Initially, it's depressingly so. "Hallows" begins by putting you in Harry's shoes with a single spell - Stupefy - that's essentially the wizarding world's equivalent to a basic pistol. Unfortunately, it's so flimsy that comparing it to a pea shooter is an insult to pea shooters. Using it is boring, and considering the second and third spells you receive are designed solely to cast and destroy Protego shields, little about the combat is exciting early on.
But "Hallows" rallies from there by subsequently outfitting players with magic wand answers for a machine gun, grenade launcher, sniper rifle and even a heat-seeking rocket launcher. It's hard not to smirk at how absurdly crazy the bloodbath gets when these spells are in play, but they're so much more fun than the flimsy Stupefy spell that the complete abandonment of authenticity is completely welcome.
With that said, even high-powered wizard weaponry can't elevate "Hallows" to anything beyond basic. It's never bad beyond the early going, and that, along with the character diversity and chance to reenact the Battle for Hogwarts beyond anything the book conceived, is enough to make this recommendable to "Potter" fans. For everyone else, though, it's a much harder sell. Third-person shooters are everywhere right now, and there is no shortage of better options if you're more a fan of the genre than "Potter."

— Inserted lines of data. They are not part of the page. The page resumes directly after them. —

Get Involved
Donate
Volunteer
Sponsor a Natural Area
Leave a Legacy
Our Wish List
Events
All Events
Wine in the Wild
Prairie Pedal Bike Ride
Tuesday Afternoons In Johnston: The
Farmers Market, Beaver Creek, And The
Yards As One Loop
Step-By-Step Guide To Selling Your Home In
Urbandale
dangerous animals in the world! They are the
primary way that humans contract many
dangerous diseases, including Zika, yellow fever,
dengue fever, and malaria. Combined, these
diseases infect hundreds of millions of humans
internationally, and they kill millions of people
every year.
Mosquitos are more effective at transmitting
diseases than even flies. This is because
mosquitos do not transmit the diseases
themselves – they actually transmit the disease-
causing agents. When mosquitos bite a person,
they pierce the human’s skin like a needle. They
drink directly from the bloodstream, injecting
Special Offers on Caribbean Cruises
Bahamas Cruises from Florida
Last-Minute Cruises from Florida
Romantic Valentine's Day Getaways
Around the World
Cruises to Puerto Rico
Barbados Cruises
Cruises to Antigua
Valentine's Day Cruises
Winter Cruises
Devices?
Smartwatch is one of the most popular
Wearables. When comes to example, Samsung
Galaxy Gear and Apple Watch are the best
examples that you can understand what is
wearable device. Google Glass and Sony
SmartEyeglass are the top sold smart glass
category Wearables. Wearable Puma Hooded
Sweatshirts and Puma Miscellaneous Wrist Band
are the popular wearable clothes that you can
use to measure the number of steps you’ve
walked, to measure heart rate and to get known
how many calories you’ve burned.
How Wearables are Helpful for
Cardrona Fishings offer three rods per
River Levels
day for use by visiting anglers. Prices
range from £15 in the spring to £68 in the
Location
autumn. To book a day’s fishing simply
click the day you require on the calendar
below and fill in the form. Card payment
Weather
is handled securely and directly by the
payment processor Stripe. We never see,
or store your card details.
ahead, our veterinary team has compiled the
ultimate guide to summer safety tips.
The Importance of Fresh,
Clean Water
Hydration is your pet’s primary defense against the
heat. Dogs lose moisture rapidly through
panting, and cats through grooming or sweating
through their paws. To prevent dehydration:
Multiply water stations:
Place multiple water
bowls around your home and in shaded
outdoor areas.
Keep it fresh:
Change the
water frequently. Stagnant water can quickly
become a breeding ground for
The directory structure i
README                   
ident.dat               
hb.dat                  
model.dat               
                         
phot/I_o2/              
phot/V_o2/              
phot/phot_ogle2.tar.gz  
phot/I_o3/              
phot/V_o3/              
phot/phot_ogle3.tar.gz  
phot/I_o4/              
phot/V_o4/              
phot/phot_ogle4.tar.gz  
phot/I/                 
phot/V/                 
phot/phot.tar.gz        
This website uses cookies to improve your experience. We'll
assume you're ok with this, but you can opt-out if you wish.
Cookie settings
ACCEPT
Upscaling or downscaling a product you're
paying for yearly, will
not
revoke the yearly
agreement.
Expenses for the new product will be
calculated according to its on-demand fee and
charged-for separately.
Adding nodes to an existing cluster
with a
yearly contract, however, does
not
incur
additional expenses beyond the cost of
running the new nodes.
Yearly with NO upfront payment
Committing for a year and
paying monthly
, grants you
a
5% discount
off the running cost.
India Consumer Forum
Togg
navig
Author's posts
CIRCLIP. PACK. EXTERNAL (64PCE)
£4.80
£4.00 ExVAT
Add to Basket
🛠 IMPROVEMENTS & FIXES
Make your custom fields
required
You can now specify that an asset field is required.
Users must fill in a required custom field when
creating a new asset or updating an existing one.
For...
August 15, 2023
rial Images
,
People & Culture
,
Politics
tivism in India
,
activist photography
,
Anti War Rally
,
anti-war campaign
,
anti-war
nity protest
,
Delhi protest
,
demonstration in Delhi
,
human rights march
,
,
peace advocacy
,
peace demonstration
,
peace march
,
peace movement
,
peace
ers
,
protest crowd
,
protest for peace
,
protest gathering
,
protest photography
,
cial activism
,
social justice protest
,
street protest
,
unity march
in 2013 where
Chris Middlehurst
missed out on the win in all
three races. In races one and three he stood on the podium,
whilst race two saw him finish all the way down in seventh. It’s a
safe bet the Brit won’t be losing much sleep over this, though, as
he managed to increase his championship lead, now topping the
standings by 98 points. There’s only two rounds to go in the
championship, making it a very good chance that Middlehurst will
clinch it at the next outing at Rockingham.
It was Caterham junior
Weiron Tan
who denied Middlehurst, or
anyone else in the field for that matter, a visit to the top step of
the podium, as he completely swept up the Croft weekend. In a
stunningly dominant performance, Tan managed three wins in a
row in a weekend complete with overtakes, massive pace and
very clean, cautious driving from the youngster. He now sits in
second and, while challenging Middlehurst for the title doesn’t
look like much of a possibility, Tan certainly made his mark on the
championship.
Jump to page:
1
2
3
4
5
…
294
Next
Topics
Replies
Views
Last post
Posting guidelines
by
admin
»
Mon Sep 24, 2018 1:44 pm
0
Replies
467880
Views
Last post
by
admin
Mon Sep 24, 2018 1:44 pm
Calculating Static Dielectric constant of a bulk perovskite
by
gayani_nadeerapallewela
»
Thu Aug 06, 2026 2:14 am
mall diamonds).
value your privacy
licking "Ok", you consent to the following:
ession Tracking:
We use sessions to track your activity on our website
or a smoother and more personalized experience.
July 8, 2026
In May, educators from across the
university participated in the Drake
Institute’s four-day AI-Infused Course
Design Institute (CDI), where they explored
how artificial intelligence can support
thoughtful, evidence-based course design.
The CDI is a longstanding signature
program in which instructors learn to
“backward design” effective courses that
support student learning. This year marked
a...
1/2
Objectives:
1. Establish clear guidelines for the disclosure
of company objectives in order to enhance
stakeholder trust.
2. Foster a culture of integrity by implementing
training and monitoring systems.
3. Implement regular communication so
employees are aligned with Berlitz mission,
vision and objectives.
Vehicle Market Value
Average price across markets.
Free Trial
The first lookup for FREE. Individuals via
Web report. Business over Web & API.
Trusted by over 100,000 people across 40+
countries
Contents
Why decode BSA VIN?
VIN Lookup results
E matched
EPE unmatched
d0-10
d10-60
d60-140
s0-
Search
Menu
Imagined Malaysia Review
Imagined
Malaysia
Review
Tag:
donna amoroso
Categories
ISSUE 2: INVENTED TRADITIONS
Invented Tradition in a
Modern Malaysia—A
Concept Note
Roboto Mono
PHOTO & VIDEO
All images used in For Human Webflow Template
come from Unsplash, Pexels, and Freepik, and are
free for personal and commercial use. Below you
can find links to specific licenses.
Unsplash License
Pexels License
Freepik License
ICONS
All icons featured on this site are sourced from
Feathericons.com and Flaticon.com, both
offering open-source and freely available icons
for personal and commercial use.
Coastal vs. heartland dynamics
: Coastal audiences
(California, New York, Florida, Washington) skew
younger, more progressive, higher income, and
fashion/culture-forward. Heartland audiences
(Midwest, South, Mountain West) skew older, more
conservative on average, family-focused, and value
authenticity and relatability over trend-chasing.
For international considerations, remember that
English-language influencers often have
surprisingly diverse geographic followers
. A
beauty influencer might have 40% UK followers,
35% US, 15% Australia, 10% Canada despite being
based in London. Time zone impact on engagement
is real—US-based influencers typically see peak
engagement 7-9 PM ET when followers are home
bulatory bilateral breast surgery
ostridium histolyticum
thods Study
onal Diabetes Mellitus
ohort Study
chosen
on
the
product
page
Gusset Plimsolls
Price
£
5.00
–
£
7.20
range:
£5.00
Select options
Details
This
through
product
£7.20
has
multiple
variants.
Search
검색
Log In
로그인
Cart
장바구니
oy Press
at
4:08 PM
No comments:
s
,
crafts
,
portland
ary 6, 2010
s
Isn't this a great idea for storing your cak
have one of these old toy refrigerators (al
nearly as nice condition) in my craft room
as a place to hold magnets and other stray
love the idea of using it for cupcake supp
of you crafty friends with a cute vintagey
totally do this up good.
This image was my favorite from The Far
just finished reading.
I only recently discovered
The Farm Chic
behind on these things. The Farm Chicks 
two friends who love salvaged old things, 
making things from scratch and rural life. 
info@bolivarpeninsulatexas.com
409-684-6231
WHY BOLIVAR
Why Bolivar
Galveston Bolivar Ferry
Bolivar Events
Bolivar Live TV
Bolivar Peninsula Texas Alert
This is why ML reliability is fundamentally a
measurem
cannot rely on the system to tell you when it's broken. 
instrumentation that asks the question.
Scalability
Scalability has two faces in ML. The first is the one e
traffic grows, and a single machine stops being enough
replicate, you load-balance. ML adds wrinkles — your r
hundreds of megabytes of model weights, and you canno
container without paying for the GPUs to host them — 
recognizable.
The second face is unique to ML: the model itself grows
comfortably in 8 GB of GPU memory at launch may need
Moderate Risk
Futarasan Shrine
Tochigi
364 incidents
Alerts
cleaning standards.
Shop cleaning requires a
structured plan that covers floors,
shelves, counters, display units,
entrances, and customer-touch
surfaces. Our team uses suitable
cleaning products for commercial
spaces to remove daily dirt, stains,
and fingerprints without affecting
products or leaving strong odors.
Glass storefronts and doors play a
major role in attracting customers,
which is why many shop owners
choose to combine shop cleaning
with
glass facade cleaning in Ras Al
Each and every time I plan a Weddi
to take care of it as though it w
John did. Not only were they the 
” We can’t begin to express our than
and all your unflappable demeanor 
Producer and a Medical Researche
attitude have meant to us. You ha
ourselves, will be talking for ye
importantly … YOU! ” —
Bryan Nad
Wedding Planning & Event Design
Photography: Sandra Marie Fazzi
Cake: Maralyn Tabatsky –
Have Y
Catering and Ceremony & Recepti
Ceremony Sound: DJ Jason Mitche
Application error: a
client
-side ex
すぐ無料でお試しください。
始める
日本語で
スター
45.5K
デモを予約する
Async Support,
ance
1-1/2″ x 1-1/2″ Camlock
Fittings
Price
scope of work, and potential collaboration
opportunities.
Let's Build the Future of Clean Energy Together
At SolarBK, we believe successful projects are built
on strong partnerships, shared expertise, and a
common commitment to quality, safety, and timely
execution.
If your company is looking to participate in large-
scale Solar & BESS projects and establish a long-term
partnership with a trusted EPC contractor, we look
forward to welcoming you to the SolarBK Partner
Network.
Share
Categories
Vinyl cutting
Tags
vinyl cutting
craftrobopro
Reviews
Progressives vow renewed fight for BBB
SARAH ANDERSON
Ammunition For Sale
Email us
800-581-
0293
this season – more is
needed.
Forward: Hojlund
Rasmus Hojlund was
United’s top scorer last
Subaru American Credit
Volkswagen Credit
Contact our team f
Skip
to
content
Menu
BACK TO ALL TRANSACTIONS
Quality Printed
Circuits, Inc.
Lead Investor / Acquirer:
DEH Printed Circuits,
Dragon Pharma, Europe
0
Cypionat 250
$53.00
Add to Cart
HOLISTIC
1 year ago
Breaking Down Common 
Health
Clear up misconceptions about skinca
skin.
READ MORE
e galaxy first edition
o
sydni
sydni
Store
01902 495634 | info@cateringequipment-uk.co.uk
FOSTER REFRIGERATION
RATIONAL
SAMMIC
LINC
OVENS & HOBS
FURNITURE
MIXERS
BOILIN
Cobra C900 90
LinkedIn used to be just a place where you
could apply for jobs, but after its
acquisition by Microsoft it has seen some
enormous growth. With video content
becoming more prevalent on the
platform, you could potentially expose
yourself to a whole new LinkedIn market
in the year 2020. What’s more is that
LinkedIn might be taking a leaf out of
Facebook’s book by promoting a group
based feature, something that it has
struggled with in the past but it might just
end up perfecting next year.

"Hallows'" value proposition doesn't help matters. You can put a bow on the campaign in a single dedicated afternoon of play, and the unlockable challenge missions - which are just story levels with par times and online leaderboards - aren't a very enticing postgame reward. There's no multiplayer content of any kind, and while the Kinect support in the Xbox 360 version of the first "Hallows" game wasn't very good, this game shelves the novelty entirely rather than improve on it. (The PS3 version, to its credit, does add optional Playstation Move support.)